> _DOCUMENT TEXT_:
============

European Union Climate Commissioner Miguel Arias Canete (L) welcomes US Secretary of State John Kerry for talks to reduce hydrofluorocarbons under the Montreal Protocol at Vienna International Center in Vienna, Austria, July 22, 2016.

In a warm conference center with air conditioning barely chilling the air, ministers and high-level participants from the Montreal Protocol parties gathered Friday in Vienna to try to make progress scaling back the use of a class of chemical compounds that contribute to global warming.

U.S. Secretary of State John Kerry said that climate change is as dangerous as, if not more than, the threat posed by violent extremism. Efforts to phase down greenhouse gases, he said, could “literally save life on the planet itself."

Kerry is backing an amendment to phase out the use of hydrofluorocarbons (HFCs) that is expected to be adopted later this year.

“In Paris, the world set the goal of limiting the Earth’s warming to well below two degrees Celsius,” Kerry said Friday. "Amending the Montreal Protocol to cut HFC use could help us avoid a full half-degree. The magnitude of this single action is difficult to overstate."

Hydrofluorocarbons (HFCs) are used primarily in air conditioning and refrigeration, and are considered to be potent greenhouse gases that play a major role in driving global climate change. An agreement to phase down HFCs under the Montreal Protocol would significantly reduce the level of carbon dioxide emissions that enter the atmosphere over the next several decades.

A senior State Department official said the targeted reduction amount is equivalent to the emissions of about 300 coal-fired power plants annually.

According to estimates by the Climate Action Network, an environmental advocacy network of more than 1,100 non-governmental organizations, it also could prevent up to half a degree Celsius of global warming by the end of this century.

============

> _REQUIRED WORK_:
A - Return each line of the records below that contains the string "chart", treating uppercase and lowercase as different.
B - Continue the news text on the Vienna talks to phase down HFCs under the Montreal Protocol, picking up after its last sentence.

============

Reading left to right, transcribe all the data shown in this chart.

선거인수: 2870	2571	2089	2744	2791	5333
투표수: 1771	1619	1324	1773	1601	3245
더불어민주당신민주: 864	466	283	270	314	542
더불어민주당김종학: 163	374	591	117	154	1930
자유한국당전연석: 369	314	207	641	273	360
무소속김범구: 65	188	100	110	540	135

============

> _ANSWERS BY ITEM_:
A -
Reading left to right, transcribe all the data shown in this chart.

B -
Experts are urging that the talks in Vienna set the stage for an ambitious phase-down scheduled for both developed and developing countries.

Developing countries could get financial assistance from the Multilateral Fund, established under the Montreal Protocol framework, to aid the implementation of phase-outs of ozone-depleting chemicals over time.

“Additional funding for countries that need it through the Multilateral Fund — all of which will help promote energy efficient technologies that use climate-friendly alternatives to HFCs,” said Kerry.

Nations that previously have blocked progress, such as Saudi Arabia, are showing signs of cooperation.

A senior State Department official told reporters there is “momentum” and “most parties have come here [Vienna] to work constructively toward an amendment.”

A June 2016 study in the journal Science credited the Montreal Protocol with helping to close the hole in the ozone layer, and the Montreal Protocol’s scientific assessment panel estimates that follow-through on the protocol may enable the ozone layer to return to its pre-industrial level by sometime between 2060 and 2075.